------ Task input
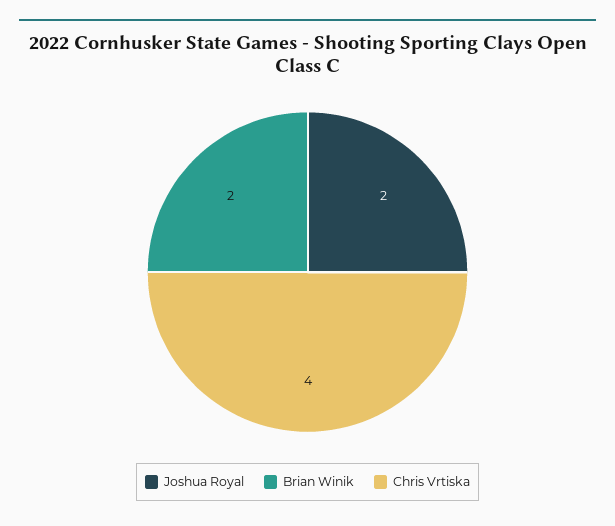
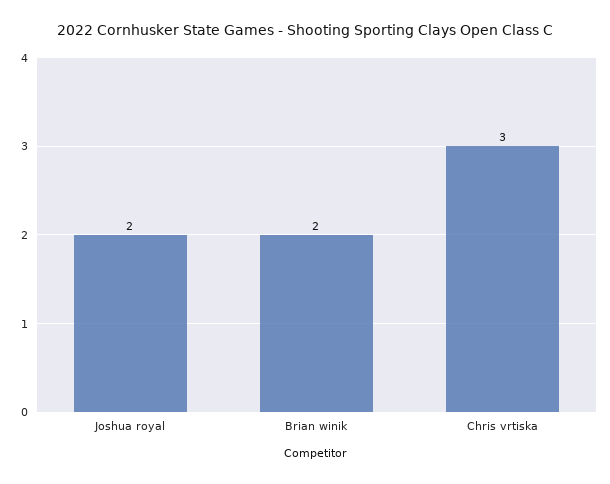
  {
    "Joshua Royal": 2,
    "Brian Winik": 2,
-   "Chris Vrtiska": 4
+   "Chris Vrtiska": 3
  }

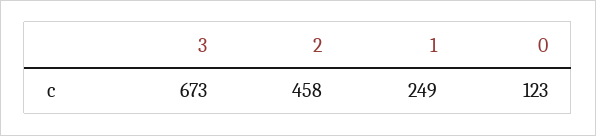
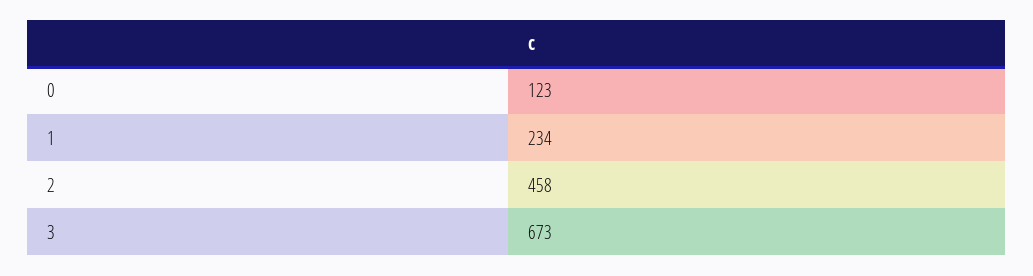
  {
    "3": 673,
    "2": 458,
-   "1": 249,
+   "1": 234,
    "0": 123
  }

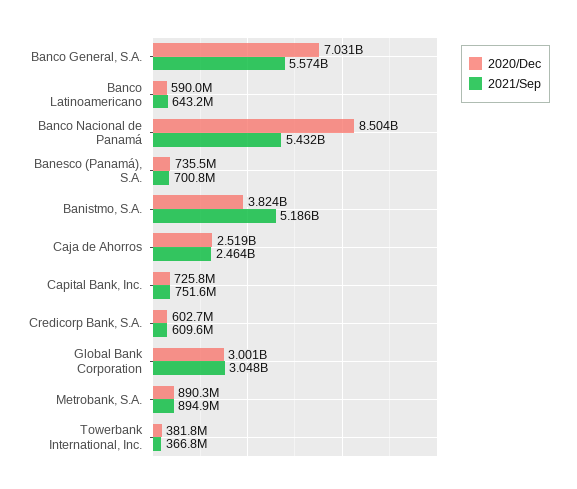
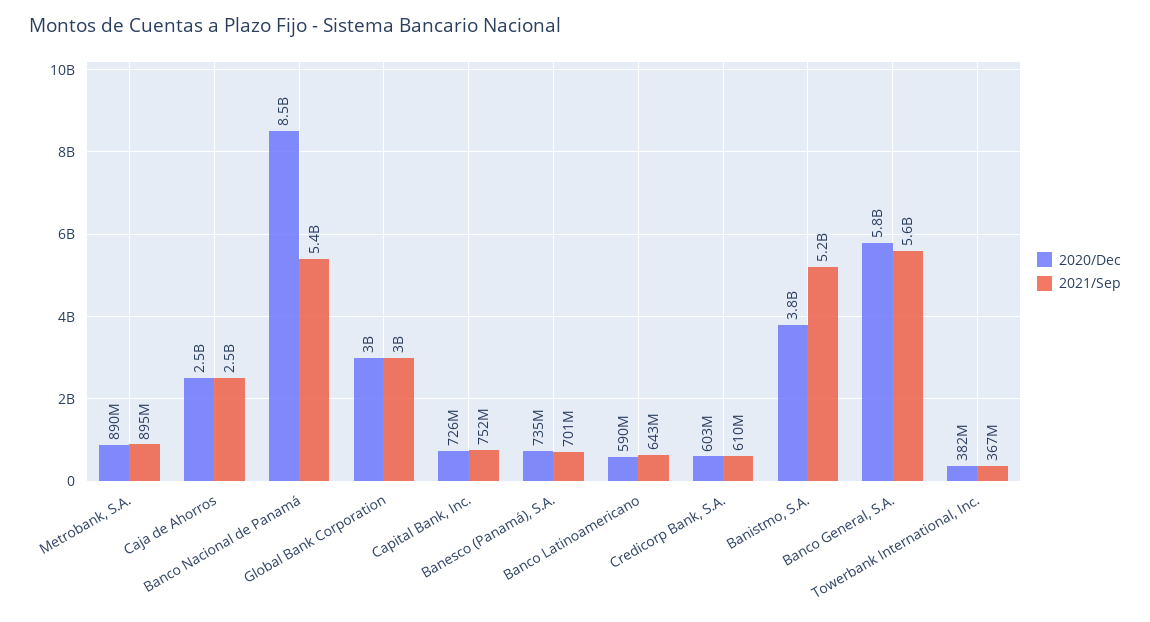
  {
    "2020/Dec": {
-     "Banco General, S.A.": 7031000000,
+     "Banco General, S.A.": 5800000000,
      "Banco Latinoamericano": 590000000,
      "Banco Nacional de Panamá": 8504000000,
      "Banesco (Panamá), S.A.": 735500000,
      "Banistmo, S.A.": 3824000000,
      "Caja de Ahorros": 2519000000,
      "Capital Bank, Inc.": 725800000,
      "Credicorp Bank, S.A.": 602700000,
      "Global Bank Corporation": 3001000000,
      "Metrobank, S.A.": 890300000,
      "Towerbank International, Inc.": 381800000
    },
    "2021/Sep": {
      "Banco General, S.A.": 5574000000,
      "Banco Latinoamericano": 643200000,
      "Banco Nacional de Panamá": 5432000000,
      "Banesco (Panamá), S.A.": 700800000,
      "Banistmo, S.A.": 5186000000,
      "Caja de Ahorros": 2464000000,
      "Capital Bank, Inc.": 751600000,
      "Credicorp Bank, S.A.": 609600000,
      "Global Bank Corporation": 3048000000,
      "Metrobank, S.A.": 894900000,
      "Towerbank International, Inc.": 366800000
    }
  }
------------
------ Task input
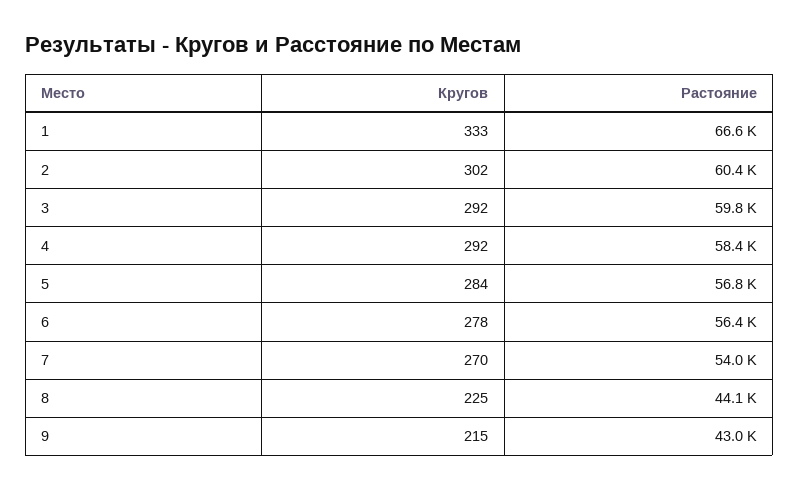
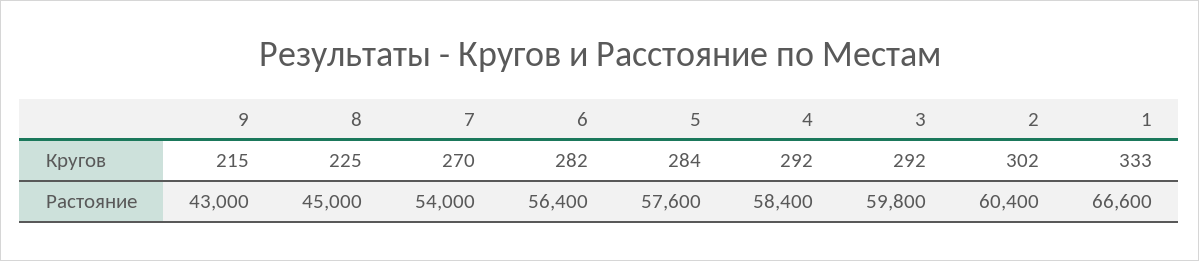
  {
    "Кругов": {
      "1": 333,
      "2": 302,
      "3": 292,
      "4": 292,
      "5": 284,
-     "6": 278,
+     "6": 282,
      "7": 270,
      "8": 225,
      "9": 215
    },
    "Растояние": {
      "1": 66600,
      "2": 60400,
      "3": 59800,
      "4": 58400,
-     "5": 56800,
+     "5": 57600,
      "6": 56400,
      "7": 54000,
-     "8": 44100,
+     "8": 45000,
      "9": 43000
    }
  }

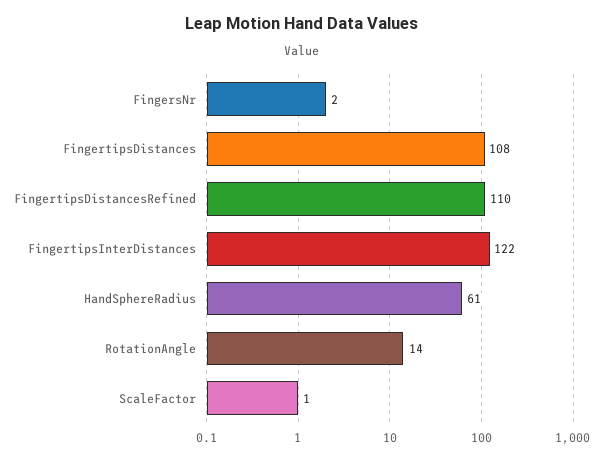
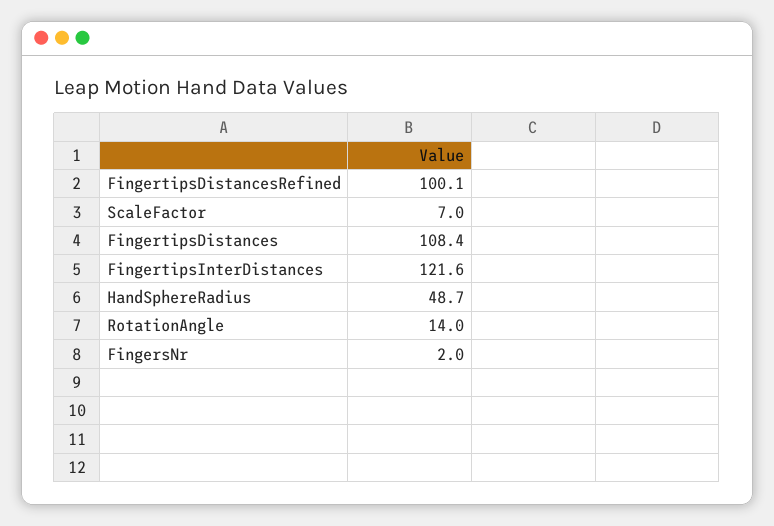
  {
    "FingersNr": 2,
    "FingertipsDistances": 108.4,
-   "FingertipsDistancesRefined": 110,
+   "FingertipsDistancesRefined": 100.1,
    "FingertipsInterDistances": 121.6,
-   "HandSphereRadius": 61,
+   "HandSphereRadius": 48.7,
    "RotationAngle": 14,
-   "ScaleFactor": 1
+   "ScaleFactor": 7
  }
------------
------ Task input
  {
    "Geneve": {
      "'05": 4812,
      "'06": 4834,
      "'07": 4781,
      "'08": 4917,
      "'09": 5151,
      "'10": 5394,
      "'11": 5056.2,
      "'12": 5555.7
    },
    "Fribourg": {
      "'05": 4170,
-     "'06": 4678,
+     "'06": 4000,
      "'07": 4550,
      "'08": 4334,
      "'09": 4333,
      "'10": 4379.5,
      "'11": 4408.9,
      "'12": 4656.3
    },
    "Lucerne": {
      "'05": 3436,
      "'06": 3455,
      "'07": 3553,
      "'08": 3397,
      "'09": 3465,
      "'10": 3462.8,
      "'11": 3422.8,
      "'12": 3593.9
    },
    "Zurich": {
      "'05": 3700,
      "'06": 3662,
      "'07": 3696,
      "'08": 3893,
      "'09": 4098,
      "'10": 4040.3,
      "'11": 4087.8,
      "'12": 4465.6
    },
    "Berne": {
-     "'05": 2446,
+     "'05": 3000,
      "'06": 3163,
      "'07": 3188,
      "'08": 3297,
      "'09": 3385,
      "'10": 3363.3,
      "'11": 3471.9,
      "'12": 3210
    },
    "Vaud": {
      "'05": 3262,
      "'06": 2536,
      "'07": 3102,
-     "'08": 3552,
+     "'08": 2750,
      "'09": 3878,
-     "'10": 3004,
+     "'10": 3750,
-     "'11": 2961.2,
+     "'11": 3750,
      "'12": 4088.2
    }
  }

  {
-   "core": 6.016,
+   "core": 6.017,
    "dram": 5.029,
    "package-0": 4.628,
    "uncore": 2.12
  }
------------
▶ Action item: Bring together all lines from the listing that contain the word "Global".

▶ Exercise solution:
      "Global Bank Corporation": 3001000000,
      "Global Bank Corporation": 3048000000,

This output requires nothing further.